Can D's Garbage Collector be Very Fast?
user1234
user1234 at 12.de
Fri May 10 00:15:32 UTC 2019
On Wednesday, 8 May 2019 at 10:27:43 UTC, Vijay Nayar wrote:
> This is a very interesting read that talks about Go's evolution
> of their garbage collector. They have benchmarks showing a
> "stop the world" pause of between 5 and 10 milliseconds
> consistently.
>
> https://blog.golang.org/ismmkeynote
>
>> So what about write barriers? The write barrier is on only
>> during the GC. At other times the compiled code loads a global
>> variable and looks at it. Since the GC was typically off the
>> hardware correctly speculates to branch around the write
>> barrier. When we are inside the GC that variable is different,
>> and the write barrier is responsible for ensuring that no
>> reachable objects get lost during the tri-color operations.

▶ ASSIGNED TASK 1: Count the lines in the rows below that contain the word "financial", and give only that number.

▶ DATA EXTRACTS:
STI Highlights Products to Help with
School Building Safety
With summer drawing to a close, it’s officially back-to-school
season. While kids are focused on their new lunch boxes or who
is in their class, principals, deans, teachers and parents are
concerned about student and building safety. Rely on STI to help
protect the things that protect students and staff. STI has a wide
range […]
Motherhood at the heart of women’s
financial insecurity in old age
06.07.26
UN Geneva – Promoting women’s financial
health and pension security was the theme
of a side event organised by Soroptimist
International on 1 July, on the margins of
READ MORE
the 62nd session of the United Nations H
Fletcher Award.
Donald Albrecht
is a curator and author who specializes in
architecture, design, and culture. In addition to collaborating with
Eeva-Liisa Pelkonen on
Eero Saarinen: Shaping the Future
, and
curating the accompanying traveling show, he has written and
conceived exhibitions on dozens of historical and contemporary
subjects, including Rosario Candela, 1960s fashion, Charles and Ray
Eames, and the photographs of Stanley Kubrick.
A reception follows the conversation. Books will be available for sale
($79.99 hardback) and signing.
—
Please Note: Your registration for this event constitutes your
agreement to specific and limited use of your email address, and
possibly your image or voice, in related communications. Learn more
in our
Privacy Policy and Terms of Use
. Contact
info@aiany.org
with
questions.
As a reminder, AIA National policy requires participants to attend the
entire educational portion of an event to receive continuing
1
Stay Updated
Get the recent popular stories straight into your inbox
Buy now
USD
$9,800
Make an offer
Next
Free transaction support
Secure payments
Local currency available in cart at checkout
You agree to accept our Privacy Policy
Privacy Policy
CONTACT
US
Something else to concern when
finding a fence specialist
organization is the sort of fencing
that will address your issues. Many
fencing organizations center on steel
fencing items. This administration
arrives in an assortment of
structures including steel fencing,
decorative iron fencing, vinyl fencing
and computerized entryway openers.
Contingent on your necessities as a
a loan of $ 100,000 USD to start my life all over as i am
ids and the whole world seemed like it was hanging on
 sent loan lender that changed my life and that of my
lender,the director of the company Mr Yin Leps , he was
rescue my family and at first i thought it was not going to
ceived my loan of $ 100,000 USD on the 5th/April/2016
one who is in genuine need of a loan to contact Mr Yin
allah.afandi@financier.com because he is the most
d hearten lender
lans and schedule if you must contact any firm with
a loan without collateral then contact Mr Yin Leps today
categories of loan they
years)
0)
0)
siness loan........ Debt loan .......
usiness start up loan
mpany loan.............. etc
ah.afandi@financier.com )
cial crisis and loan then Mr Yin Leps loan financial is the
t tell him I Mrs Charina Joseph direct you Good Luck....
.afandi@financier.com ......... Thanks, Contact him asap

▶ ASSIGNED TASK 2: According to the garbage collector post, when is the write barrier turned on?

▶ EXERCISE ANSWER 1: 3

▶ EXERCISE ANSWER 2: Only during the GC.